Kafka has a much larger ecosystem of native integrations compared to Redpanda. The Kafka Connect framework allows straightforward data ingestion from other systems into Kafka, and the streaming of messages from Kafka topics to various destinations. There are hundreds of connectors for different types of systems, such as databases (e.g., MongoDB), storage systems (like Azure Blob Storage), messaging systems (for instance, JMS), and stream processing solutions (e.g., Apache Flink). Meanwhile, Redpanda offers around 15 managed connectors, to integrate with systems like Amazon S3, JDBC, Snowflake, and MongoDB.
It’s worth mentioning that Redpanda works with Kafka Connect connectors. However, there is no guarantee that Kafka components behave the same way when used by Redpanda, which is a non-Kafka solution that only uses the Kafka protocol.

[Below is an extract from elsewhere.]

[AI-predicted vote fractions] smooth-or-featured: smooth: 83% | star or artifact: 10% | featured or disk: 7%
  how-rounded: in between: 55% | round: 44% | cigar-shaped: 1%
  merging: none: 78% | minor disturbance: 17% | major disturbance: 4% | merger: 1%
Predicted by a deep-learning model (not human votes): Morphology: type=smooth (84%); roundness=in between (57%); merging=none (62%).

Kafka also has the upper hand on Redpanda in relation to native stream processing capabilities: Kafka Streams is a mature, stable library that was first released in 2016. In contrast, at the time of writing (September 2023), Redpanda’s native stream processing capability — Redpanda data transforms — is in technical preview, and not yet production-ready.

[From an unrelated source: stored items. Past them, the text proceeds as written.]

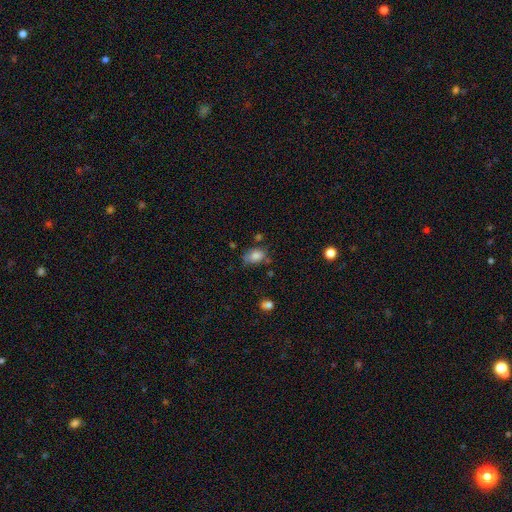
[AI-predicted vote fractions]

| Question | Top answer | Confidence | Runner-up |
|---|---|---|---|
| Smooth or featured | smooth | 79% | featured or disk (11%) |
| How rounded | in between | 77% | round (21%) |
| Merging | none | 53% | minor disturbance (30%) |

Redpanda vs. Kafka: performance, scalability, reliability
Kafka and Redpanda are resilient, fault-tolerant, and highly available solutions. Both platforms allow you to store messages indefinitely. Furthermore, Redpanda and Kafka can replicate data across brokers, which is essential for data integrity and preventing single points of failure.
It’s also worth mentioning that both Kafka and Redpanda support geo-replication, thus ensuring continuity of service even if an entire datacenter or region goes down.
Kafka and Redpanda are designed to provide high performance at scale. In theory, Redpanda performs slightly better than Kafka, because:
- It’s written in C++, which brings some advantages compared to Java. For instance, C++ provides manual memory management with explicit allocation and deallocation. This gives developers the freedom to optimize memory usage patterns. Plus, C++ allows for more direct control over hardware, memory access, and system resources.
- There’s no dependency on JVM or ZooKeeper, which can create bottlenecks and impact performance.
- It’s designed to take advantage of modern hardware, including NVMe drives, multi-core processors, and high-throughput network interfaces.
A benchmark created by the Redpanda team shows that their product offers better performance than Kafka. The benchmark claims that Redpanda is significantly faster on medium to high throughput workloads, and provides more stable latencies. The benchmark also shows that Redpanda needs 3x fewer nodes than Kafka to deal with high throughput workloads.
In response to Redpanda’s benchmark, Jack Vanlightly (Staff Technologist at Confluent) ran his own performance benchmark comparing Kafka and Redpanda, and published a seven-part blog series to share his findings. Here are some of the key points:
- Kafka outperforms Redpanda when the number of producers and consumers increases.
- Running Redpanda for 24 hours under constant load resulted in huge latencies, which was not the case with Kafka.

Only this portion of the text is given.